By the time the teams went in at half-time, we were 12-0 up and the Reds were down to 12 men.

Stefan man of the Matchford – see what I did there? Shite, wasn’t it? – displayed dazzling dancing feet to break through the Reds defence and take advantage of the fact that the world’s best full back Kevin Locke wasn’t playing to slip a short pass to the supporting Richie Myler who strolled home for an easy try in front of the angry Man United fans.

Evidently the Stretford Enders are still frothing at the mouth over the fact that he was sold to us 6 years ago in a deal that saved their club from liquidation. He always gets vile abuse that move, none of which he deserves, and it’s always nice to see him score against them just for that.

We were over again minutes later when Micky Higham punctured a scrappy few minutes of rugby with a dive over from dummy half. We’d made another break but the Devils’ defence were again determined to niggle and break up any form of free flowing rugby. After a penalty for a high tackle on the eventual try scorer, we chose to tap it and the resulting play the ball was farcical but Micky had seen enough and used his nouse to take the direct route and go alone.

We’d actually looked a better team since he came on. Clark’s first competitive action in the wire shirt had been spent largely in defence and packing down in scrums as we turned over so much ball and made such little yards up field, let alone get a quick play the ball in good areas for him to exploit.

Walne was given his marching orders just before the break for another high tackle about 18 seconds after Silverwood had given Salford an official team warning, complete with the silly windmill mime and everything.

When Westwood went in with a windmill of his own for his yellow card, Salford must have had their tails up.
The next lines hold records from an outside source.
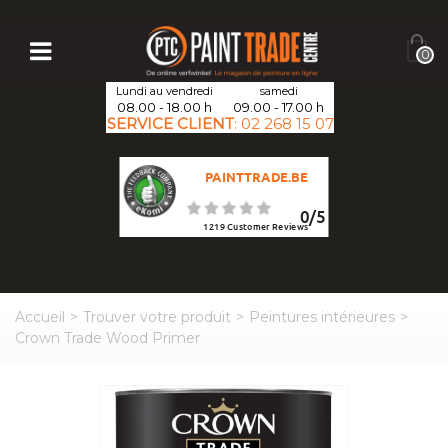
0
Lundi au vendredi
samedi
08.00 - 18.00 h
09.00 - 17.00 h
SERVICE CLIENT
:
02 268 15 07
PAINTTRADE.BE
0
/
5
1219
Customer Reviews
Accueil
>
Trouver votre produit
>
Peintures intérieures
>
Crown Trade Wood Primer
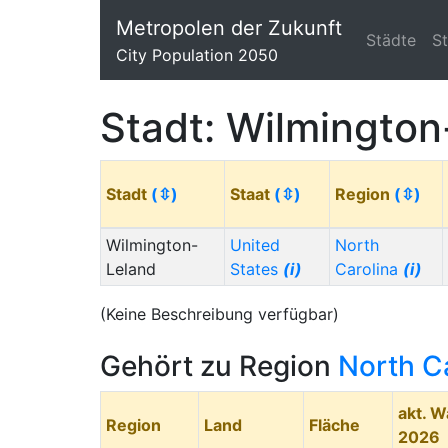
Metropolen der Zukunft
Städte
S
City Population 2050
Stadt: Wilmington
Stadt
(⇳)
Staat
(⇳)
Region
(⇳)
Wilmington-
United
North
Leland
States
(i)
Carolina
(i)
(Keine Beschreibung verfügbar)
Gehört zu Region
North C
akt. 
Region
Land
Fläche
2026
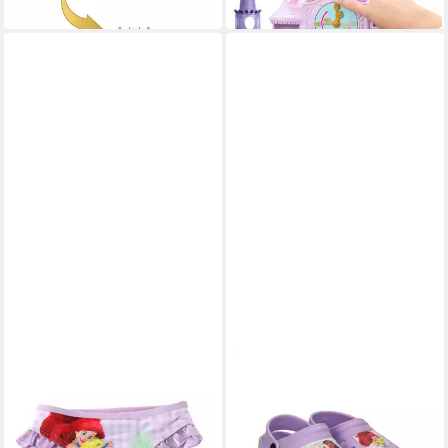
in 2-3 Werktagen bei dir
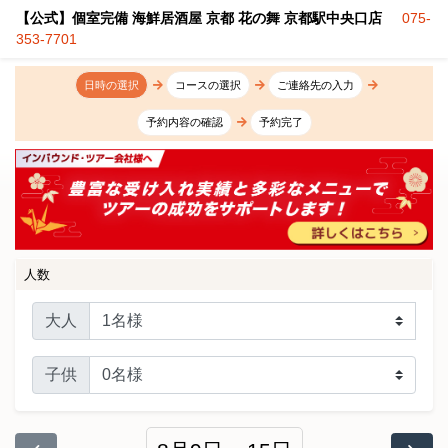
【公式】個室完備 海鮮居酒屋 京都 花の舞 京都駅中央口店
075-
353-7701
日時の選択
コースの選択
ご連絡先の入力
予約内容の確認
予約完了
人数
大人
子供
They’d managed to keep us out during their ten minute spell of numerical inferiority; Dobson cleverly electing to drill the ball into touch deep inside our half after five drives.
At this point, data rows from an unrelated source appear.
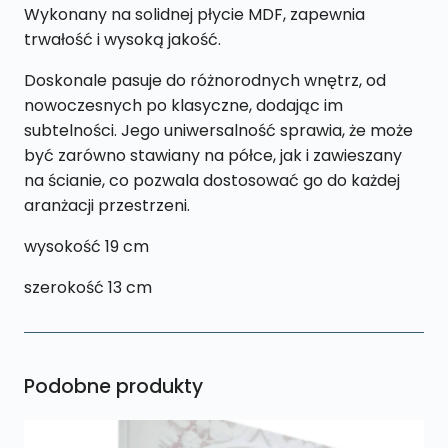
Wykonany na solidnej płycie MDF, zapewnia
trwałość i wysoką jakość.
Doskonale pasuje do różnorodnych wnętrz, od
nowoczesnych po klasyczne, dodając im
subtelności. Jego uniwersalność sprawia, że może
być zarówno stawiany na półce, jak i zawieszany
na ścianie, co pozwala dostosować go do każdej
aranżacji przestrzeni.
wysokość 19 cm
szerokość 13 cm
Podobne produkty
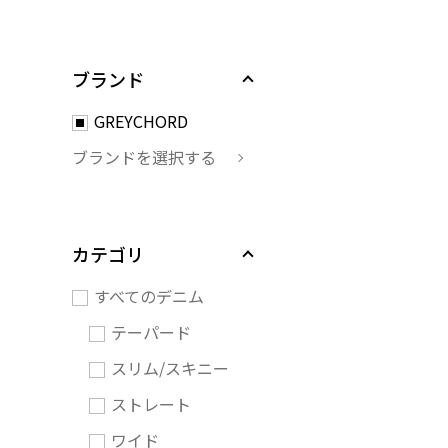
ブランド
GREYCHORD
ブランドを選択する
カテゴリ
すべてのデニム
テーパード
スリム/スキニー
ストレート
ワイド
However, SBW reverting to type was the best thing that could have happened for us. The Salford game plan was similar to Wigan’s in so many ways, in particular in that play off game last year where we failed to stand up the Gripper Stebson clones.

This year, however, we look much more ready and willing to match anyone for aggressiveness. After almost an hour of swinging arms, cannon ball tackles and late hits, Westwood raged for Walne and set a marker down for the rest of the team. Like fuck are we going to get bullied up front.
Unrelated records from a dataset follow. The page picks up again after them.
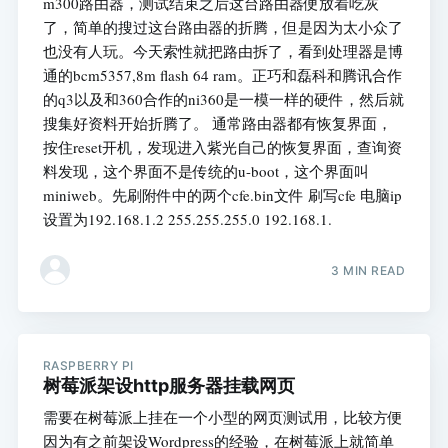
m300路由器，测试结束之后这台路由器便放着吃灰
了，简单的搜过这台路由器的折腾，但是因为太小众了
也没有人玩。今天索性就把路由拆了，看到处理器是博
通的bcm5357,8m flash 64 ram。正巧和磊科和腾讯合作
的q3以及和360合作的ni360是一模一样的硬件，然后就
搜集好资料开始折腾了。 通常路由器都有恢复界面，
按住reset开机，发现进入紫光自己的恢复界面，查询资
料发现，这个界面不是传统的u-boot，这个界面叫
miniweb。先刷附件中的两个cfe.bin文件 刷写cfe 电脑ip
设置为192.168.1.2 255.255.255.0 192.168.1.
3 MIN READ
RASPBERRY PI
树莓派架设http服务器挂载网页
需要在树莓派上挂在一个小型的网页测试用，比较方便
因为有之前架设Wordpress的经验，在树莓派上就简单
Ashton Sims, for his part, lived up to his billing as an enforcer too and went toe-to-toe with Hock and Paterson a number of times and the pictures of him laughing at the *other* balding ex-Hull KR man at a scrum are brilliant.

While reduced to 12 men, we stepped the intensity up a gear and the pack got us moving downfield before a neat Gaz O’Brien grubber was touched down by Atkins.

Fair play to the relegation-threatened Reds, though, they never gave in and they eventually made the man advantage count when Dobson cleverly spotted that our right edge defence had been sucked in towards the middle and his cut out pass found BJ Bishop who made no mistake this time and touched down in the corner.

Rhys Evans’ try killed the game off when a slick handling move saw the ball shifted to Monaghan who slipped Bridgend’s finest in for an easy score.

Jones-Bishop scored another consolation try late on, but it won’t take any gloss off a pleasing start to the season from Wire. If we can outscore teams with such little ball from deep, we’ll be pretty hard to stop when we’re steamrolling teams up front. Hull on Friday and they’ll be buzzing with their win over Huddersfield.

A Grand Final preview between the club whose year everyone else always says it is and the club who actually always say it’s their year, perhaps? Doubt it.